ARE THE IMPACTS OF POPULATION AGING AND CHANGES IN HOUSEHOLD STRUCTURE ON RESIDENTIAL ENERGY CONSUMPTION DIFFERENT BETWEEN END USES ?

 This paper investigates the effects of change in household structure on the residential energy consumption by end-use. Structural change, such as decreasing household size, is a factor for decreasing energy demand per household. On the other hand, energy consumption as a whole can be increased by losing scale economy. Moreover, as a new contribution of this paper, it was revealed that the impact of the change in household structure, compared to other end-use purposes, tends to be larger for energy consumption per household for hot water supply. The reason for this difference is that a large part of the energy consumption for hot water supply is unlikely to be shared among members of a household, so that it is likely to be affected by a change in household size. Also, single-person households tend to not fill bathtubs. In other words, energy consumption as a whole for hot water supply is hardly to be affected by change in household structure, so it is likely to be directly affected by the population change. Therefore, under the depopulation trend expected in the future, energy consumption for hot water supply is likely to decrease from the viewpoint of household structure. Meanwhile, energy consumption for space-heating per household is insensitive to change in household structure, so this energy consumption as a whole is likely to increase. This finding suggests that improving the thermal insulation performance of housing and the efficiency of appliances for space-heating is important for decarbonization in the residential sector. Although previously published studies have investigated the impact of household structure on energy consumption, this study acquired new findings by revealing that the effect can differ between end uses. Such analyses can be utilized to specify end uses having high priority for implementation of countermeasures.

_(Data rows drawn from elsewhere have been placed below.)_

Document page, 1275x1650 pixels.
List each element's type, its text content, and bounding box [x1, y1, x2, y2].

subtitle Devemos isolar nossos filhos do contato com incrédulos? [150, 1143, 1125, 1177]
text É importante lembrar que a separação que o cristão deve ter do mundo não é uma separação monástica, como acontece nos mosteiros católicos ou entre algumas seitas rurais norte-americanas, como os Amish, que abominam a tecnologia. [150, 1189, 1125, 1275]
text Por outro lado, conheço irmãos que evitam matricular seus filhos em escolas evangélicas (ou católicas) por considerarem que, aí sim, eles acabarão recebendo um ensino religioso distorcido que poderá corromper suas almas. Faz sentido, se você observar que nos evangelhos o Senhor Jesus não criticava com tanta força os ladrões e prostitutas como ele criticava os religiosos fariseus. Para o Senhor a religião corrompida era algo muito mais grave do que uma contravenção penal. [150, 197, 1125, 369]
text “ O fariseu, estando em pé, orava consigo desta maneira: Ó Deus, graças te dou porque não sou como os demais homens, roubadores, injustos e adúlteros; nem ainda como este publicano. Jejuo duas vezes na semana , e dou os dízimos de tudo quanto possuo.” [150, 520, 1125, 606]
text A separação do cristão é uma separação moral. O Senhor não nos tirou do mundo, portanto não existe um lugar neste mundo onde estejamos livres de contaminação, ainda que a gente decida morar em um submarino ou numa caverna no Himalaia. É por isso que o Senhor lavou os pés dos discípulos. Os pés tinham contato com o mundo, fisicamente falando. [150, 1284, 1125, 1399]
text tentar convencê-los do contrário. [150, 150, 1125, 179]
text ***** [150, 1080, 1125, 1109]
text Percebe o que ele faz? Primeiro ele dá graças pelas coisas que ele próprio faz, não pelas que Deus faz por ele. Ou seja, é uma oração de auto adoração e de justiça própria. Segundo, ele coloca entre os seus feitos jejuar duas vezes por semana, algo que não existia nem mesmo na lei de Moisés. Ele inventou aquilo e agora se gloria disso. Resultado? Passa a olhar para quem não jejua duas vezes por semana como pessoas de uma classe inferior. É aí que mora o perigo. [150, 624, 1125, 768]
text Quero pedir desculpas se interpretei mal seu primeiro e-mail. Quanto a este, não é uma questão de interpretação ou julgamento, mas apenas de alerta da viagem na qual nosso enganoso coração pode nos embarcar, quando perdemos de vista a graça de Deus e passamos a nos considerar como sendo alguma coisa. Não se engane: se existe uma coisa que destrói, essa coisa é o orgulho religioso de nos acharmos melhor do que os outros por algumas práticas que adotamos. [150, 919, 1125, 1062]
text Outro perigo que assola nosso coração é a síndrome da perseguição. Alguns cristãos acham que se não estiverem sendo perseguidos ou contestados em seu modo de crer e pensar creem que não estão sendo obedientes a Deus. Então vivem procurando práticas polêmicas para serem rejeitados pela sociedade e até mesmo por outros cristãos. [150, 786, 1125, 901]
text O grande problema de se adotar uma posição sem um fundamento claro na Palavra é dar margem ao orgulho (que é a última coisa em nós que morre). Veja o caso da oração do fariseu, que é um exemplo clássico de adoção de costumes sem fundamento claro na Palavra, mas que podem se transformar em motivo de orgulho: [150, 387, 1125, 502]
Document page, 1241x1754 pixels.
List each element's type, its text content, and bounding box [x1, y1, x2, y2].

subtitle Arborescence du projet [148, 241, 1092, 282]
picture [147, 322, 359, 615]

 Moreover, in addition to population aging and change in household size, this study revealed that the decrease in the proportion of detached houses is also a factor for reducing energy consumption for space heating. As shown by this study, due to the increase of the proportion of collective houses, energy consumption during 2010–2015 decreased by 0.5% in the five-year period. Although previous studies have suggested an impact of the increase in collective housing on CO₂ emissions and electricity demand, this paper contributes to the literature by revealing the impact in an actual time from observed data. This suggests that compact development of cities leads to a decarbonizing of the residential sector by encouraging people in single-person households in suburban areas to move into collective housing.